Richard Lutz wanders down a Cotswold path to stumble upon a bit of hidden history
If there is one thing that sets Britain apart, it is walking in its winter countryside. The light is low, it is mostly damp and quiet and mist can roll between the trees. If ever you believed in fairies, trolls or the hocus-pocus of magic, it is in this climate, in this season.
And if there is a single thing in a winter’s day that can only be British (or even more specifically English) it is walking through a winter’s day approaching a remote rural church.
These country churches, quiet, forgotten, slowly deteriorating, are the bones of England. And the more forgotten they are, rather than celebrated and cleaned up, the more they are an emblem to Englishness.

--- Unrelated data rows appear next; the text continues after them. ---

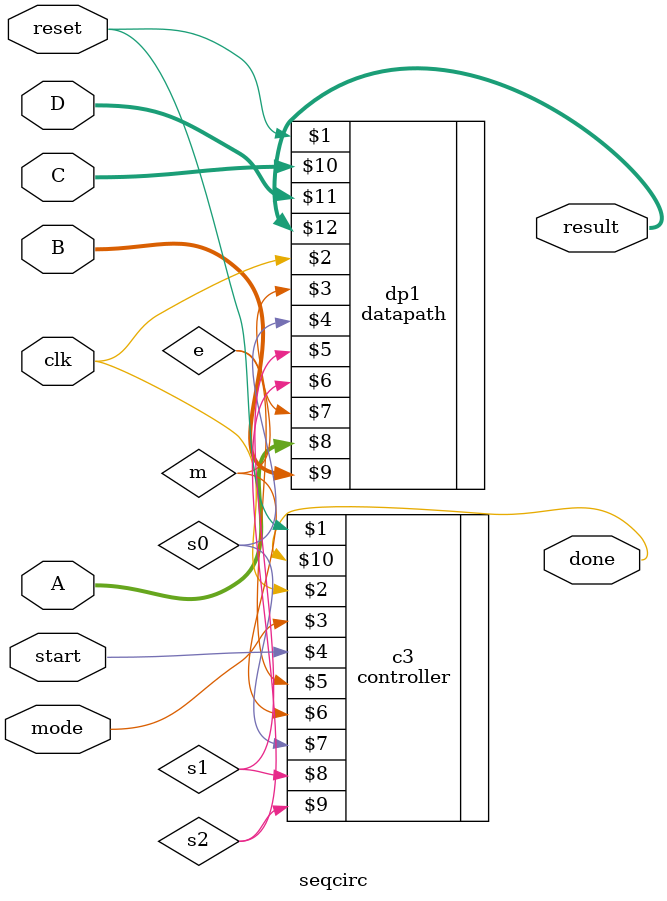
<source format=v>
`include "datapath.v"
`include "controller.v"
module seqcirc
(
   input reset, clk, start, mode,
   input [7:0] A, B, C, D,
   output [7:0] result,
   output done
);
wire e, m, s0, s1, s2;
//datapath dp2(reset, clk, m, s0, s1, s2, e, A, B, C, D, result);
controller c3(reset, clk, mode, start, e, m, s0, s1, s2, done);
datapath dp1(reset, clk, m, s0, s1, s2, e, A, B, C, D, result);
endmodule

</source>
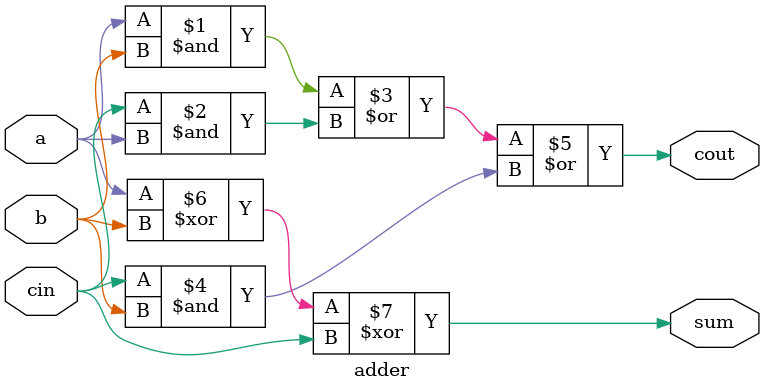
<source format=sv>
module top_module( 
    input [2:0] a, b,
    input cin,
    output [2:0] cout,
    output [2:0] sum );
   
    adder adder(a[0],b[0],cin,cout[0],sum[0]);
    adder adder1(a[1],b[1],cout[0],cout[1],sum[1]);
    adder adder2(a[2],b[2],cout[1],cout[2],sum[2]);    
endmodule

module adder(input a,input b,input cin, output cout, output sum);
    assign cout = a&b|cin&a|cin&b;
    assign sum = a^b^cin;
endmodule

</source>
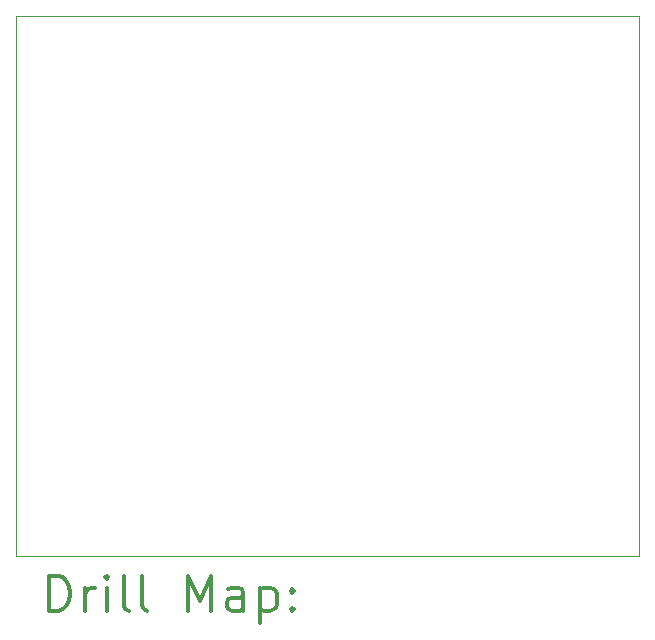
<source format=gbr>
%FSLAX45Y45*%
G04 Gerber Fmt 4.5, Leading zero omitted, Abs format (unit mm)*
G04 Created by KiCad (PCBNEW 5.1.6~rc1+dfsg1-1) date 2020-04-23 19:30:38*
%MOMM*%
%LPD*%
G01*
G04 APERTURE LIST*
%TA.AperFunction,Profile*%
%ADD10C,0.100000*%
%TD*%
%ADD11C,0.200000*%
%ADD12C,0.300000*%
G04 APERTURE END LIST*
D10*
X6731000Y-1460500D02*
X6731000Y-6032500D01*
X1460500Y-1460500D02*
X6731000Y-1460500D01*
X1460500Y-6032500D02*
X1460500Y-1460500D01*
X6731000Y-6032500D02*
X1460500Y-6032500D01*
D11*
D12*
X1741928Y-6503214D02*
X1741928Y-6203214D01*
X1813357Y-6203214D01*
X1856214Y-6217500D01*
X1884786Y-6246071D01*
X1899071Y-6274643D01*
X1913357Y-6331786D01*
X1913357Y-6374643D01*
X1899071Y-6431786D01*
X1884786Y-6460357D01*
X1856214Y-6488929D01*
X1813357Y-6503214D01*
X1741928Y-6503214D01*
X2041928Y-6503214D02*
X2041928Y-6303214D01*
X2041928Y-6360357D02*
X2056214Y-6331786D01*
X2070500Y-6317500D01*
X2099071Y-6303214D01*
X2127643Y-6303214D01*
X2227643Y-6503214D02*
X2227643Y-6303214D01*
X2227643Y-6203214D02*
X2213357Y-6217500D01*
X2227643Y-6231786D01*
X2241928Y-6217500D01*
X2227643Y-6203214D01*
X2227643Y-6231786D01*
X2413357Y-6503214D02*
X2384786Y-6488929D01*
X2370500Y-6460357D01*
X2370500Y-6203214D01*
X2570500Y-6503214D02*
X2541928Y-6488929D01*
X2527643Y-6460357D01*
X2527643Y-6203214D01*
X2913357Y-6503214D02*
X2913357Y-6203214D01*
X3013357Y-6417500D01*
X3113357Y-6203214D01*
X3113357Y-6503214D01*
X3384786Y-6503214D02*
X3384786Y-6346071D01*
X3370500Y-6317500D01*
X3341928Y-6303214D01*
X3284786Y-6303214D01*
X3256214Y-6317500D01*
X3384786Y-6488929D02*
X3356214Y-6503214D01*
X3284786Y-6503214D01*
X3256214Y-6488929D01*
X3241928Y-6460357D01*
X3241928Y-6431786D01*
X3256214Y-6403214D01*
X3284786Y-6388929D01*
X3356214Y-6388929D01*
X3384786Y-6374643D01*
X3527643Y-6303214D02*
X3527643Y-6603214D01*
X3527643Y-6317500D02*
X3556214Y-6303214D01*
X3613357Y-6303214D01*
X3641928Y-6317500D01*
X3656214Y-6331786D01*
X3670500Y-6360357D01*
X3670500Y-6446071D01*
X3656214Y-6474643D01*
X3641928Y-6488929D01*
X3613357Y-6503214D01*
X3556214Y-6503214D01*
X3527643Y-6488929D01*
X3799071Y-6474643D02*
X3813357Y-6488929D01*
X3799071Y-6503214D01*
X3784786Y-6488929D01*
X3799071Y-6474643D01*
X3799071Y-6503214D01*
X3799071Y-6317500D02*
X3813357Y-6331786D01*
X3799071Y-6346071D01*
X3784786Y-6331786D01*
X3799071Y-6317500D01*
X3799071Y-6346071D01*
M02*

</source>
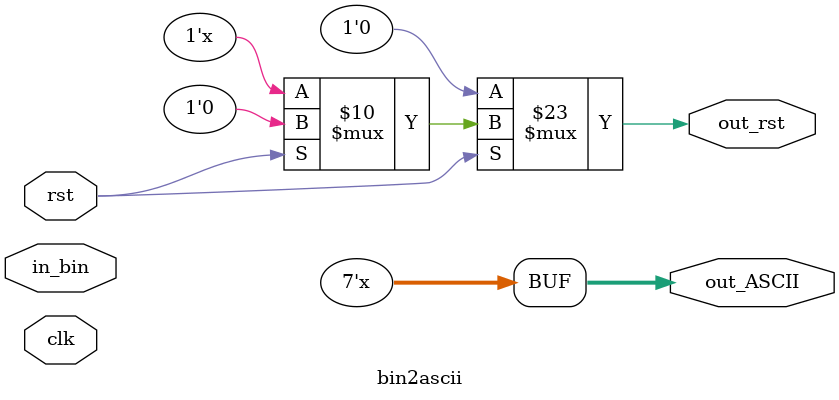
<source format=v>
module bin2ascii(in_bin, clk, rst, out_ASCII, out_rst);
    input in_bin;  //binary input
    input clk,rst;            //clk : clk마다 1 bit씩 옮기도록
    
    output reg [6:0]out_ASCII;
    output reg out_rst;
    reg [2:0] cnt;          //cnt
    reg [6:0] temp;

    always@ (clk) begin
        if (rst ==0)begin
            cnt = 0;
            temp = 0;
            out_rst = 0;
        end
        else begin
            case(cnt)
                3'd1: begin
                    cnt = cnt+1;
                    temp[5] = in_bin;
                end
                3'd2: begin
                    cnt = cnt+1;
                    temp[4] = in_bin;
                end
                3'd3: begin
                    cnt = cnt+1;
                    temp[3] = in_bin;
                end
                3'd4: begin
                    cnt = cnt+1;
                    temp[2] = in_bin;
                end
                3'd5: begin
                    cnt = cnt+1;
                    temp[1] = in_bin;
                end
                3'd6: begin
                    cnt = cnt+1;
                    temp[0] = in_bin;
                end
                3'd7: begin
                    out_ASCII = temp;
                    cnt = 1;
                    temp[6] = in_bin;
                    out_rst = 1'b1;
                end
                default: begin  //for the initialize the cnt.
                    temp[6] = in_bin;
                    cnt = 1;
                    out_rst = 0;
                end
            endcase
        end
    end
endmodule
</source>
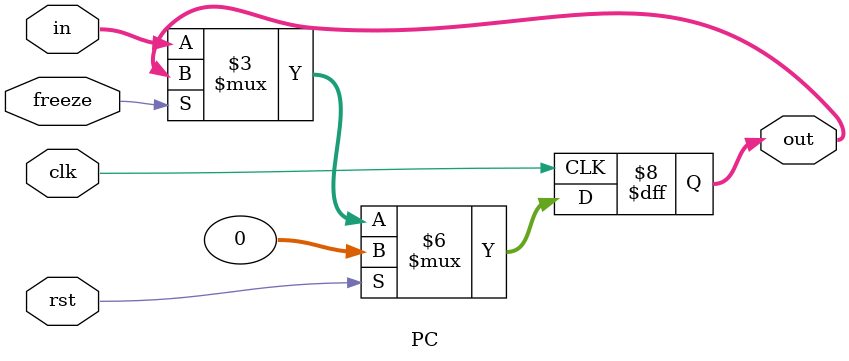
<source format=v>
`timescale 1ns/1ns
module PC(rst, clk, freeze, in, out);
  input rst, clk, freeze;
  input[31:0] in;
  output reg[31:0] out;
  
  always@(posedge clk) begin
    if(rst)
      out <= 32'b00000000000000000000000000000000;
    else if(freeze == 1'b0)
      out <= in;
  end
endmodule
</source>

Today, I walked from the small hamlet of Lower Oddington in the Cotswolds to its church. Not the grand Victorian one that sits pompously on its winding High Street. But St Nicholas, down an old country lane, with a funky arrowed-sign gesturing to the appropriately named Church Lane (what else?).
As one commentator delightfully put it: ‘Oddington is hidden, like an old sea chest shoved away...’
It is a 20 minute walk with a low sun peeping over a wet green field. St Nicholas appears beyond a wood. It is surrounded by yew and beech. There is a lingering fragrance of wild damp undergrowth, the perceptible sound of falling late leaves or the rustling of tiny animals. The church, and it is a large one, sits on a knoll; it’s the last remnant of a lost village that may have vanished after a plague, Thankfully, it’s not closed. The heavy door creaks open, the sound of a 900 year old church. Inside the white stone creates its own low light. The north wall, a big wall, is astonishing. On its faded expanse is a fading 14th century doom painting, a medieval landscape of the damned descending to hell, a warning to those who are foolish enough to ignore the Bible.
It’s hard to make out individual figures or even individual devils and saints on its canvas, 32 feet long and 15 feet high. It is fading, There are Christ, his apostles, angels, there’s a trumpet, there’s a devil and, of course, the hellfire and the damned being plagued by eternal torment. The Puritans whitewashed this vast mural and it was only uncovered 100 years ago and slowly gently, sometimes badly, touched up.
The pictures fade in the fading winter light. And it seems proper. This is an enduring feature of the English church, the forgotten rural English churches from Devon to Northumberland. Things do fade. And it makes sense.
St Nicholas, with its stone roof and on its hillock, has other intriguing treasures. A mural from the 1500s seemingly portrays the notorious Cardinal Wolsey. It was created while he was still alive. He was Archbishop of York during Henry VIII’s time (as portrayed in the novel Wolf Hall) and used a sumptuous manor house in Oddington which belonged to his bishopric. Historians think the anonymous painter wanted to show him either as a paragon of virtue or as a sinister figure as he approached his fall.
An early 19c coat of royal arms commemorating William IV hangs above the chancel arch, all very regal and military and out of place. And a Victorian altarpiece had been set in the east wall by a grieving father for a son killed during the First World War.
But they are side shows.
The beauty of this church is its 700 year old wallpainting, said to be the largest in England.. The largest, yes, but maybe one of the least known.
The architectural experts, notably Nicholas Pevsner and Simon Jenkins, pay tribute to it and its hidden home-St Nicholas- tucked away in the Cotswolds.
But it takes a creak of an old wooden door on a damp fading day to really understand the belly of England and its painted walls as winter approaches.
I am ready to visit the Cotswolds (and what is the derivation of that name?).
Yes, it could only be in England, casually reaching back to ancient times. Only outsiders like us can see what a strange and charming country England really is.